All of the reported data are simple, straight forward and self-explanatory statistical
parameters except the adjusted score which is the most important
Adjusted score, in a nutshell, is the estimated true portion of correct response
in terms of percentage. For example, an adjusted score of 80 means it is estimated
that 80% of the time the testee truly knows the correct color and the rest (20%)
of the time he just guesses. Since there are three choices, a completely color blind
person can get 1/3 of his responses right by randomly picking the choices. Therefore
correct portion of 33% is translated to an adjusted score of 0.

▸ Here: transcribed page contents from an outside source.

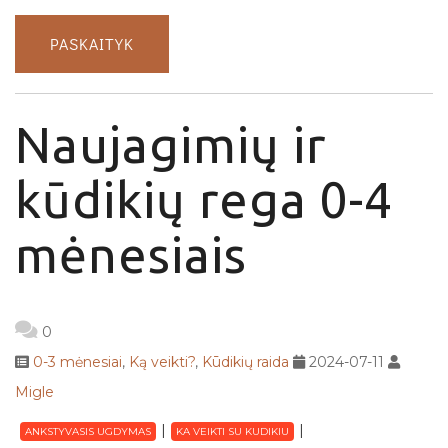
PASKAITYK
Naujagimių ir
kūdikių rega 0-4
mėnesiais
0
0-3 mėnesiai
,
Ką veikti?
,
Kūdikių raida
2024-07-11
Migle
ANKSTYVASIS UGDYMAS
KA VEIKTI SU KUDIKIU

It is possible to have negative adjusted score. This means the testee's color vision
is even worse than complete color blindness. In other words, the wrong colors are
more likely to be picked than the correct ones. In reality, the negative adjusted
score is usually a result of statistical variation, especially of small sample numbers.
The design of this test, due to its uniform image pattern, uniform background and
random brightness, does not allow any inherent negative adjusted scores.
The protanopia (red-blind, missing long-wavelength photopigment) and deuteranopia
(green-blind, missing middle-wavelength photopigment) tests are almost the
same because the long (red) wavelength photopigment's spectral sensitivity is very
close to that of middle (green) wavelength photopigment. In other words, protanopes
and deuteranopes will probably test positive on both tests.